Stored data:

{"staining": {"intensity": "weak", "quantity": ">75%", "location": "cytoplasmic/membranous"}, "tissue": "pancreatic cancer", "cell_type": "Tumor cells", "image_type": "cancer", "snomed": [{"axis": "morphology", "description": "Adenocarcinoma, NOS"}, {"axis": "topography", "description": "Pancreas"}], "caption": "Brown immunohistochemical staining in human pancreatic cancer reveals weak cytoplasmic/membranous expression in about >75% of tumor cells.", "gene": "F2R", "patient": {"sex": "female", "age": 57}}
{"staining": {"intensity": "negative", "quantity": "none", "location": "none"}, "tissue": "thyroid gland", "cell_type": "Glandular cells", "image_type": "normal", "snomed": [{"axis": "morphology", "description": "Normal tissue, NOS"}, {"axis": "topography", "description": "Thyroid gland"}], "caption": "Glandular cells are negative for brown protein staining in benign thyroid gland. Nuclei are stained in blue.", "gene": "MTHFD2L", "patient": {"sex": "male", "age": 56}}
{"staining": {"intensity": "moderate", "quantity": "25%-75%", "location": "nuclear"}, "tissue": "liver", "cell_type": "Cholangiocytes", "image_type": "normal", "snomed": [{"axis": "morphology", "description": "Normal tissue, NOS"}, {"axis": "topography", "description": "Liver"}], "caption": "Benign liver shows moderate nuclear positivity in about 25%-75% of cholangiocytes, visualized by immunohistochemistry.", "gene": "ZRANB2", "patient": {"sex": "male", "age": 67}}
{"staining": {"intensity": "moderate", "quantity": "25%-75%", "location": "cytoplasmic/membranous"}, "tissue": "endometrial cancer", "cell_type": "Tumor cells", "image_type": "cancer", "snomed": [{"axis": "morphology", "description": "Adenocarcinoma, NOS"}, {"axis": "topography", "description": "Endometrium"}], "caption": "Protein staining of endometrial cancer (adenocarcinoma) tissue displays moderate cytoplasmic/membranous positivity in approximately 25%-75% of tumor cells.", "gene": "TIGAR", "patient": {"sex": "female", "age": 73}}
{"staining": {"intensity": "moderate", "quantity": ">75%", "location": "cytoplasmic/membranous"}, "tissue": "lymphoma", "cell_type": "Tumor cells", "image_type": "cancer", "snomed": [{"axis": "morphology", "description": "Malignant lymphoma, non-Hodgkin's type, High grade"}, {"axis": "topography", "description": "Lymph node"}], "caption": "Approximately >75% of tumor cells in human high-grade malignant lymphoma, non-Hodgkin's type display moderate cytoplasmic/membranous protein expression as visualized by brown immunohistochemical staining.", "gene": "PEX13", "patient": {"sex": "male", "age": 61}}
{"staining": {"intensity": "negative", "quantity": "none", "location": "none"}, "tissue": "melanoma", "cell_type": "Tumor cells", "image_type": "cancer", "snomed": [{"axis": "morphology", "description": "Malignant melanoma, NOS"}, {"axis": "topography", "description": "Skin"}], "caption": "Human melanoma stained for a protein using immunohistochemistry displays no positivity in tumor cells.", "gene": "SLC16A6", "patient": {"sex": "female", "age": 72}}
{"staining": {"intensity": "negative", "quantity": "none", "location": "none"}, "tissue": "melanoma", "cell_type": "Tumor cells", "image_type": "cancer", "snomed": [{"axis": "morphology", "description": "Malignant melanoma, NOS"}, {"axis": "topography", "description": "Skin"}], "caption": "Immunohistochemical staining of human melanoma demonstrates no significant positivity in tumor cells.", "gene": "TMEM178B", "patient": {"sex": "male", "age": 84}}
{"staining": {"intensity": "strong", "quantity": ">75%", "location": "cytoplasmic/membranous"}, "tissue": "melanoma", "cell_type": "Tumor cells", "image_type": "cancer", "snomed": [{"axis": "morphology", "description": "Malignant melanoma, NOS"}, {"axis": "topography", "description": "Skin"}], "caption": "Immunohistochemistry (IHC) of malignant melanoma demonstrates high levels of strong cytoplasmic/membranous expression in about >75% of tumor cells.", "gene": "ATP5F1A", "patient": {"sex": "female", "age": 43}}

- [ASSIGNMENT]
Each record must be restated word for word, including the last line.

- [ANSWER SECTION]
{"staining": {"intensity": "weak", "quantity": ">75%", "location": "cytoplasmic/membranous"}, "tissue": "pancreatic cancer", "cell_type": "Tumor cells", "image_type": "cancer", "snomed": [{"axis": "morphology", "description": "Adenocarcinoma, NOS"}, {"axis": "topography", "description": "Pancreas"}], "caption": "Brown immunohistochemical staining in human pancreatic cancer reveals weak cytoplasmic/membranous expression in about >75% of tumor cells.", "gene": "F2R", "patient": {"sex": "female", "age": 57}}
{"staining": {"intensity": "negative", "quantity": "none", "location": "none"}, "tissue": "thyroid gland", "cell_type": "Glandular cells", "image_type": "normal", "snomed": [{"axis": "morphology", "description": "Normal tissue, NOS"}, {"axis": "topography", "description": "Thyroid gland"}], "caption": "Glandular cells are negative for brown protein staining in benign thyroid gland. Nuclei are stained in blue.", "gene": "MTHFD2L", "patient": {"sex": "male", "age": 56}}
{"staining": {"intensity": "moderate", "quantity": "25%-75%", "location": "nuclear"}, "tissue": "liver", "cell_type": "Cholangiocytes", "image_type": "normal", "snomed": [{"axis": "morphology", "description": "Normal tissue, NOS"}, {"axis": "topography", "description": "Liver"}], "caption": "Benign liver shows moderate nuclear positivity in about 25%-75% of cholangiocytes, visualized by immunohistochemistry.", "gene": "ZRANB2", "patient": {"sex": "male", "age": 67}}
{"staining": {"intensity": "moderate", "quantity": "25%-75%", "location": "cytoplasmic/membranous"}, "tissue": "endometrial cancer", "cell_type": "Tumor cells", "image_type": "cancer", "snomed": [{"axis": "morphology", "description": "Adenocarcinoma, NOS"}, {"axis": "topography", "description": "Endometrium"}], "caption": "Protein staining of endometrial cancer (adenocarcinoma) tissue displays moderate cytoplasmic/membranous positivity in approximately 25%-75% of tumor cells.", "gene": "TIGAR", "patient": {"sex": "female", "age": 73}}
{"staining": {"intensity": "moderate", "quantity": ">75%", "location": "cytoplasmic/membranous"}, "tissue": "lymphoma", "cell_type": "Tumor cells", "image_type": "cancer", "snomed": [{"axis": "morphology", "description": "Malignant lymphoma, non-Hodgkin's type, High grade"}, {"axis": "topography", "description": "Lymph node"}], "caption": "Approximately >75% of tumor cells in human high-grade malignant lymphoma, non-Hodgkin's type display moderate cytoplasmic/membranous protein expression as visualized by brown immunohistochemical staining.", "gene": "PEX13", "patient": {"sex": "male", "age": 61}}
{"staining": {"intensity": "negative", "quantity": "none", "location": "none"}, "tissue": "melanoma", "cell_type": "Tumor cells", "image_type": "cancer", "snomed": [{"axis": "morphology", "description": "Malignant melanoma, NOS"}, {"axis": "topography", "description": "Skin"}], "caption": "Human melanoma stained for a protein using immunohistochemistry displays no positivity in tumor cells.", "gene": "SLC16A6", "patient": {"sex": "female", "age": 72}}
{"staining": {"intensity": "negative", "quantity": "none", "location": "none"}, "tissue": "melanoma", "cell_type": "Tumor cells", "image_type": "cancer", "snomed": [{"axis": "morphology", "description": "Malignant melanoma, NOS"}, {"axis": "topography", "description": "Skin"}], "caption": "Immunohistochemical staining of human melanoma demonstrates no significant positivity in tumor cells.", "gene": "TMEM178B", "patient": {"sex": "male", "age": 84}}
{"staining": {"intensity": "strong", "quantity": ">75%", "location": "cytoplasmic/membranous"}, "tissue": "melanoma", "cell_type": "Tumor cells", "image_type": "cancer", "snomed": [{"axis": "morphology", "description": "Malignant melanoma, NOS"}, {"axis": "topography", "description": "Skin"}], "caption": "Immunohistochemistry (IHC) of malignant melanoma demonstrates high levels of strong cytoplasmic/membranous expression in about >75% of tumor cells.", "gene": "ATP5F1A", "patient": {"sex": "female", "age": 43}}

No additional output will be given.